Nitroxides can be reduced in cells. The products of cellular reduction of nitroxides are the corresponding hydroxylamines. The selective action of inhibitors, and thermal and chemical inactivation demonstrate that the reduction of nitroxides in cells is an enzymatic or enzyme-mediated process. The kinetics of reduction of doxyl stearates are affected by the position of the doxyl moiety along the stearic acid chain. The rate limiting step for the reduction of the doxyl moiety deep in the membrane is the diffusion of reducing equivalents within or into the membrane. The reduction of doxyl stearates in cells is inhibited by rotenone but not antimycin A, cyanide, propyl gallate or SKF-525A. It appears that the reduction of doxyl stearates takes place at the level of the ubiquinone in the respiratory chain of mitochondria in these cells.
Hydroxylamines can be oxidized to nitroxides by cells in the presence of oxygen. Only lipophilic hydroxylamines are oxidized rapidly. Aqueous soluble hydroxylamines are not oxidized by cells, except for a slight oxidation of some pyrrolidine derivatives. The latter is due to autoxidation. The enzyme-mediated oxidation occurs within the membrane, with cytochrome c oxidase apparently responsible for this oxidation.

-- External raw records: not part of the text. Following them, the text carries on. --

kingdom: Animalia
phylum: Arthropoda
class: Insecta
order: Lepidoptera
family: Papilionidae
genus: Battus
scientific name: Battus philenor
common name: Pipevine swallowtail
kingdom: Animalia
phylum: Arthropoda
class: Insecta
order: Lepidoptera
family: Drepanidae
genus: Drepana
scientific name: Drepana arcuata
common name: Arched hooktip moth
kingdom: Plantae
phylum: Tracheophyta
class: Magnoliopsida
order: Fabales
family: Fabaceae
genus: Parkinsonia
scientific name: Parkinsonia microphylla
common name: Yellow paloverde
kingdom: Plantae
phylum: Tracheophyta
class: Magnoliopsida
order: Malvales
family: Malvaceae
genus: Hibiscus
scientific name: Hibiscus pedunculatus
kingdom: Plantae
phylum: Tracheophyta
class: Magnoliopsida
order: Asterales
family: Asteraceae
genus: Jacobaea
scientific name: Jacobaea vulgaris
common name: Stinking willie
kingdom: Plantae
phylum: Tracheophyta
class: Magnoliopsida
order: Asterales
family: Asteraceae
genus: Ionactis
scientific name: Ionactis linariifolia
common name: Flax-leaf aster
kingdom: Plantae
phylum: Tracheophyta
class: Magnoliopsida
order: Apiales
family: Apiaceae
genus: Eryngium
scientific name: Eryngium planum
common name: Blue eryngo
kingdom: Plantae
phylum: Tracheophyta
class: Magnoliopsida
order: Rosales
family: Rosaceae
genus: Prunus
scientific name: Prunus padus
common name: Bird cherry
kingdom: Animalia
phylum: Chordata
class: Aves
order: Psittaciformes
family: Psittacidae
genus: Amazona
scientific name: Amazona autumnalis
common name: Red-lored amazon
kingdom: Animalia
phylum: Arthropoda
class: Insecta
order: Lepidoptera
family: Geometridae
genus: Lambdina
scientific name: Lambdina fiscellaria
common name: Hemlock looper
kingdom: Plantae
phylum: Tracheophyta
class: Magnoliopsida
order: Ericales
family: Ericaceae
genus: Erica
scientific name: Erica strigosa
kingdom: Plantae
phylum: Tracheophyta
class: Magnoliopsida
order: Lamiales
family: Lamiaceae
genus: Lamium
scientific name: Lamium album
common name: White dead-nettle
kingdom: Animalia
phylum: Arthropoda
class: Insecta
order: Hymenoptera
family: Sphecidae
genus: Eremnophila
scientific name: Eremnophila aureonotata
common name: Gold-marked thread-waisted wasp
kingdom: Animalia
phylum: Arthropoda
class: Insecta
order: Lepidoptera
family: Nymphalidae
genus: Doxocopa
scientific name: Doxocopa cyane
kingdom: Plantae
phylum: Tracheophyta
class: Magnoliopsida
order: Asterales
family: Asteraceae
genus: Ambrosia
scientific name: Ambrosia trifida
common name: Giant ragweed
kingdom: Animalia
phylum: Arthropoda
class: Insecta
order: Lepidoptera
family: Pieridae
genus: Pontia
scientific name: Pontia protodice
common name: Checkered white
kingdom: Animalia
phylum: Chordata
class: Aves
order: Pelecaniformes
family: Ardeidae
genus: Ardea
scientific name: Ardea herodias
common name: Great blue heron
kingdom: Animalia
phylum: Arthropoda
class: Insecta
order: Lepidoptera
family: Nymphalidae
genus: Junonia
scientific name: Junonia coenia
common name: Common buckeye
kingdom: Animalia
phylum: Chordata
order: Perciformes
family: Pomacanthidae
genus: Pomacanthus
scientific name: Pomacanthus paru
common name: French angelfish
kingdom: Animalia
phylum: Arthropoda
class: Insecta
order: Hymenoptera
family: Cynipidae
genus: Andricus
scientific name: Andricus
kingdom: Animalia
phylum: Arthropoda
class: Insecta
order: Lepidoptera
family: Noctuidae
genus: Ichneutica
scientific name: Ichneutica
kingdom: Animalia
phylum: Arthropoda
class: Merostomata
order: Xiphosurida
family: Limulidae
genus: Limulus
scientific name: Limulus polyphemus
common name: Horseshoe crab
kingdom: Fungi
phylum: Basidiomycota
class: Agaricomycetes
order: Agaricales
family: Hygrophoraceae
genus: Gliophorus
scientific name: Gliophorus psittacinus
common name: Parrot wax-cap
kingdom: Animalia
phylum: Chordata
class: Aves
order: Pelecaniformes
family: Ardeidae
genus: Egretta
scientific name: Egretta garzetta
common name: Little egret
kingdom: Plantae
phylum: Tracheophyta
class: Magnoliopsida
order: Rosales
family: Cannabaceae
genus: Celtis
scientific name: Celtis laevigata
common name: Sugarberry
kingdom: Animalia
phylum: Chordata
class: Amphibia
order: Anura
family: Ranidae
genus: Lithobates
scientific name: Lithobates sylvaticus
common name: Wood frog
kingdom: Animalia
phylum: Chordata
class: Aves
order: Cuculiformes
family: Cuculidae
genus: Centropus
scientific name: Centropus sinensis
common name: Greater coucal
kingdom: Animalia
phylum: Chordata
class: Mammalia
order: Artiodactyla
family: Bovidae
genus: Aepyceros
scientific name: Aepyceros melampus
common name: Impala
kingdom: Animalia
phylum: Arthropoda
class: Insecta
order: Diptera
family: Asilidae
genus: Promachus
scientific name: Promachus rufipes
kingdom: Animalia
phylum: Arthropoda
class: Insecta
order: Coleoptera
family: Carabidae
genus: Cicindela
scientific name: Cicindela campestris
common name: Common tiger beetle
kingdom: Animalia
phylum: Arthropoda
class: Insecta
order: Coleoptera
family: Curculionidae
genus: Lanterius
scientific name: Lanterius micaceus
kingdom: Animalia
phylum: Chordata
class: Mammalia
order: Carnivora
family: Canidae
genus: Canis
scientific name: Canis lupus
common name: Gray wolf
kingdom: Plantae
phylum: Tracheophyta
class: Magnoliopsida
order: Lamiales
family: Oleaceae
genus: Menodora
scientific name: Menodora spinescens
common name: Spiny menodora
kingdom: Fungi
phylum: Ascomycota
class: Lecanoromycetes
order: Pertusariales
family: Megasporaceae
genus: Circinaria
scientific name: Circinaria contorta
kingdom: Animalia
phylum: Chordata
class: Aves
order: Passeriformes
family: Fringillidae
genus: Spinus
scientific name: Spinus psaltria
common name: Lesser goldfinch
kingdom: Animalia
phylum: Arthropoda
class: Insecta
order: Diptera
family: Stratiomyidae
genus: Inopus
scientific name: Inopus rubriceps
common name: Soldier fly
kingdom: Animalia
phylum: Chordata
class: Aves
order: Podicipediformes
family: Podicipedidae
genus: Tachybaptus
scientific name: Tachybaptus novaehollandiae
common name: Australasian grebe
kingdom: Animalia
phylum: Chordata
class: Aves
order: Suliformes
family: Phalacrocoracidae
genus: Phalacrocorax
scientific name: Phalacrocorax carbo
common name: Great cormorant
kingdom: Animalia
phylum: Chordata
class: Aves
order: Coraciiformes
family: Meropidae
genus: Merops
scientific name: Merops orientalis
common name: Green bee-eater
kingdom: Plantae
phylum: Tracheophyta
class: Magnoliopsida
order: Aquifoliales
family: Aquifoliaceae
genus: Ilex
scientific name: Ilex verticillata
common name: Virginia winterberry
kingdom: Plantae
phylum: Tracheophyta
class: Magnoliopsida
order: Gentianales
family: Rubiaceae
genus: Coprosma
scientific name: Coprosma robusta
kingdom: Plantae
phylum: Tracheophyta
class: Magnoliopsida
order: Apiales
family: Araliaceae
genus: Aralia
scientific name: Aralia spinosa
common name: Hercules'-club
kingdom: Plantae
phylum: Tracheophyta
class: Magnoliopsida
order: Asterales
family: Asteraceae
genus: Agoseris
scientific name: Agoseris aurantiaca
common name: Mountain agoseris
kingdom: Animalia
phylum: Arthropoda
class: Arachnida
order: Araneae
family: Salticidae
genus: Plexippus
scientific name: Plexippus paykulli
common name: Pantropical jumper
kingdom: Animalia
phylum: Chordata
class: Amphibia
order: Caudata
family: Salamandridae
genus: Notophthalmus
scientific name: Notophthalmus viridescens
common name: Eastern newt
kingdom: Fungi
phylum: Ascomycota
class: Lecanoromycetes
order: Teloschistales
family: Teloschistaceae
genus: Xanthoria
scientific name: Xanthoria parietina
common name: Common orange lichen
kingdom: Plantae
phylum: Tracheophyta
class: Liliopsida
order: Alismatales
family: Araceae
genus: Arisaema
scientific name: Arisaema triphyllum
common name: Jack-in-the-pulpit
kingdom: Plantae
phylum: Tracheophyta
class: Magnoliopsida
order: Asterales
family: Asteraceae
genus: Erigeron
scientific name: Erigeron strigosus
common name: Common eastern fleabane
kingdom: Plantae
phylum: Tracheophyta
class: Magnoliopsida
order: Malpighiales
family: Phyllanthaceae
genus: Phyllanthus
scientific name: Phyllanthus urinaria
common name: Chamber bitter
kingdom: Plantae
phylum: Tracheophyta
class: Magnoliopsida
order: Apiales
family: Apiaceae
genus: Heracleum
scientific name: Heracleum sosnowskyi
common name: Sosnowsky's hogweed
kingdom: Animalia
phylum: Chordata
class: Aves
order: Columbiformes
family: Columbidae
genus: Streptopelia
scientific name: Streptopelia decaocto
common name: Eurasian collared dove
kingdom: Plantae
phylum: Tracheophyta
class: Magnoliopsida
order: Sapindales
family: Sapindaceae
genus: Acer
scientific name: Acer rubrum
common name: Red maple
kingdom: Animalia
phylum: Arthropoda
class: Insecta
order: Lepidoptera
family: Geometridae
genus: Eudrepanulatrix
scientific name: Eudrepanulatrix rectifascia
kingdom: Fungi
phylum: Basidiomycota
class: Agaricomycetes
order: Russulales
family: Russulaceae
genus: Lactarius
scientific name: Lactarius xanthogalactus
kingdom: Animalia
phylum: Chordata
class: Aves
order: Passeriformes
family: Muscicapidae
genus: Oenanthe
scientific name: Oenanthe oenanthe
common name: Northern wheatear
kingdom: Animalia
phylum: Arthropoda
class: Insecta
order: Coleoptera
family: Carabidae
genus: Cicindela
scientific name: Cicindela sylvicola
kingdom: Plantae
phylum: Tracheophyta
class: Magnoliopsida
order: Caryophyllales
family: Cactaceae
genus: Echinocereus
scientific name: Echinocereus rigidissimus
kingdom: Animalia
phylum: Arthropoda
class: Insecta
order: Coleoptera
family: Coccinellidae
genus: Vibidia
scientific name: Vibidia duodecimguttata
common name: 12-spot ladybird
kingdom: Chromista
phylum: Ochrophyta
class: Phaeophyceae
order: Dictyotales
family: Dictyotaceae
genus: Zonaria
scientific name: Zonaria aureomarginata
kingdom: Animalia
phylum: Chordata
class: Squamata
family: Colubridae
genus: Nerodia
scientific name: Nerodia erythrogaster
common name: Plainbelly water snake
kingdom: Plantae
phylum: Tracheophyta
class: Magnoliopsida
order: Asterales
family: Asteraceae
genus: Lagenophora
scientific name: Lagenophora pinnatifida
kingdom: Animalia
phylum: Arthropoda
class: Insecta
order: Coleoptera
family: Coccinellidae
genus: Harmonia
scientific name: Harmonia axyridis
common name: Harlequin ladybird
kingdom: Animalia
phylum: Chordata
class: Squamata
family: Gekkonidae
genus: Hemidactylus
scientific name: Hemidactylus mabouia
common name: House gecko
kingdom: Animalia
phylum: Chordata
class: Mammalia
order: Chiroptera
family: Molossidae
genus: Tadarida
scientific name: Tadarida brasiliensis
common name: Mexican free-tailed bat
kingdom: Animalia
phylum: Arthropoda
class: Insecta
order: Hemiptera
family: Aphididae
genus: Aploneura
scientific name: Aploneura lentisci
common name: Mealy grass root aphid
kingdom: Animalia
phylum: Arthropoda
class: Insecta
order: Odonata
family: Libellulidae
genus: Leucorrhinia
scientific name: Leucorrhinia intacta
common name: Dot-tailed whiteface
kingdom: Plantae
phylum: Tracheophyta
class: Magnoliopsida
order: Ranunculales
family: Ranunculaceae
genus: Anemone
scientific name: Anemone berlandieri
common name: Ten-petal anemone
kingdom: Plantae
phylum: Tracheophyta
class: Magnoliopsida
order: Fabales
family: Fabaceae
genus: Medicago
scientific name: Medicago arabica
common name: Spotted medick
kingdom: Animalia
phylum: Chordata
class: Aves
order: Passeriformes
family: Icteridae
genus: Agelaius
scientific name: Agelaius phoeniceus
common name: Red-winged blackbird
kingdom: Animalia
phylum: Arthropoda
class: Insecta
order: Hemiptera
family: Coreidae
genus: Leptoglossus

The metabolism of nitroxides in cells, including reduction of nitroxides and oxidation of hydroxylamines, is greatly affected by oxygen. In order to separate effects due directly to oxygen from those due to the redox state of enzymes on the rates of metabolism of nitroxides, the cells were studied under conditions in which each of these variables could be changed independently. The results suggest that oxygen affects the rate of reduction of nitroxides by changing the redox state of the enzymes in the respiratory chain in cells.